Wednesday October 26, 2005

Patent cupidity

Posted by Hash | Tag: IPR/Open Content

From the Economist’s latest survey of patents and technology:

The granting [of] patents “inflames cupidity”, excites fraud, stimulates men to run after schemes that may enable them to levy a tax on the public, begets disputes and quarrels betwixt inventors, provokes endless lawsuits…The principle of the law from which such consequences flow cannot be just.

- The Economist, 1851 in The Economist, 2005

Tuesday August 2, 2005

FeedDigest

Posted by Hash | Tag: Software

Another day, another gee-whiz step forward in how I experience the net. I’ve just upgraded the web service which provides the recent bookmarks feed on iMakeContent’s left-hand column. Yeah, RSS is amazing. It promises to pull the pieces of our digital lives together. And it’s nearly there.

FeedDigest is a free and easy way to tie del.icio.us posts, or any other RSS feeds, to your blog.

The way I use it, FeedDigest takes my Del.icio.us feed and drops it automatically into iMakeContent’s html. Allows me to keep the blog ticking over even when I don’t have time to post properly.

A revamp of RSS Digest, the new FeedDigest has a cleaner, sharper user interface. Better control over feeds – how they get ordered, how they look. It also claims to update faster. I hope so – my only gripe with RSS Digest, the way it sometimes slowed up, sometimes failed to update. A thing of the past, says its developer…

What’s most promising is FeedDigest’s ability to filter and mix rss feeds. I’ll be launching a couple of blogs in the next couple of months. Question is whether I should provide each blog with its own del.icio.us feed or just have one and let FeedDigest filter and mix feeds as required.

Monday June 30, 2003

Harry Potter takes a TRIP

Posted by Hash | Tag: IPR/Open Content

Impatient for the sixth Harry Potter? Why not try Harry Potter and the Trade Related Intellectual Property Agreement (TRIPS)?

With demand outstripping supply, Muggles around the world have resorted to publishing their own stories about the teenage wizard.

In China, there’s Harry Potter and Leopard-Walk-Up-to-Dragon; in Russia, Tanya Grotter and the Magic Double Bass; in Belarus, Porri Gatter and the Stone Philosopher; in India, Harry Potter in Calcutta.

Harry’s creator, JK Rowling, isn’t happy about this. Luckily for her, under the WTO’s TRIPS agreement, original authors ‘enjoy the exclusive right of authorizing adaptations, arrangements and other alterations of their works’. Using domestic legislation, Rowling is waving a wand over Potter clones in WTO countries; they’re disappearing.

**TRY IT:** Repeat word for word the passage of the blog posts that begins with "In China, there’s" and ends with "Potter in Calcutta.".

**PROVIDED RECORDS:**
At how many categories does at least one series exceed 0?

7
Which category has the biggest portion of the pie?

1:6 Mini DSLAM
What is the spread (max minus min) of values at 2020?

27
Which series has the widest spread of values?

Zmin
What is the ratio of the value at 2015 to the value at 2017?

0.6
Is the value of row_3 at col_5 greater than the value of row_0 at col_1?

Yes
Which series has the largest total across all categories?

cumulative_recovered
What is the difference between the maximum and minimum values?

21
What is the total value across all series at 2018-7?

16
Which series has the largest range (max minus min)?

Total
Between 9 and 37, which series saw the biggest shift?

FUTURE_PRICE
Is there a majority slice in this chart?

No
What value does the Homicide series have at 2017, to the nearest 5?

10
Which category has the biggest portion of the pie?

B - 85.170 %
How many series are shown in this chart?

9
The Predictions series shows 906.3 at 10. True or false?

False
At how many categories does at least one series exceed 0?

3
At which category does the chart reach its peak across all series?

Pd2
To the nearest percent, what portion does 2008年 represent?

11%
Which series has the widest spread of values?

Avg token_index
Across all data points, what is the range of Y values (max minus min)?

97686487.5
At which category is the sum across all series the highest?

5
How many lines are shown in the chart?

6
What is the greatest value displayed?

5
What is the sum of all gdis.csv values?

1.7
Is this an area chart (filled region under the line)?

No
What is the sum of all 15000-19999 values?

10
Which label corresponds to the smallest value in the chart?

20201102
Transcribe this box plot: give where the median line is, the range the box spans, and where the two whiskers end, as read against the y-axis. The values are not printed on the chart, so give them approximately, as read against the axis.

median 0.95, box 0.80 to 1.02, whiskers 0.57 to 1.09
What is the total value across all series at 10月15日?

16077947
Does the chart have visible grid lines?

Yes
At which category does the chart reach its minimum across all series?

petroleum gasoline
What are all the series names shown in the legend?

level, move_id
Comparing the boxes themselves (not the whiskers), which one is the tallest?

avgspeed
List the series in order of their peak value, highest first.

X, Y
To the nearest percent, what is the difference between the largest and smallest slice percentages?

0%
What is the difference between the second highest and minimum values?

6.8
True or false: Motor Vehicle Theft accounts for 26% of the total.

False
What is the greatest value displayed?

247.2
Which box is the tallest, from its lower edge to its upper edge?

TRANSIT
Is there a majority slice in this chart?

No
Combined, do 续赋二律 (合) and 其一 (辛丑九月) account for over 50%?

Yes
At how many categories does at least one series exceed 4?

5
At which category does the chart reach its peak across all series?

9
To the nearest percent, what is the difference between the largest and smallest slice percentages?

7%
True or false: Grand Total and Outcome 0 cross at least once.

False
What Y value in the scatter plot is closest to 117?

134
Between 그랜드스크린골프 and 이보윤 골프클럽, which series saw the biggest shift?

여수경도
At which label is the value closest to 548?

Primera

**REPLY TO THE TASK:**
In China, there’s Harry Potter and Leopard-Walk-Up-to-Dragon; in Russia, Tanya Grotter and the Magic Double Bass; in Belarus, Porri Gatter and the Stone Philosopher; in India, Harry Potter in Calcutta.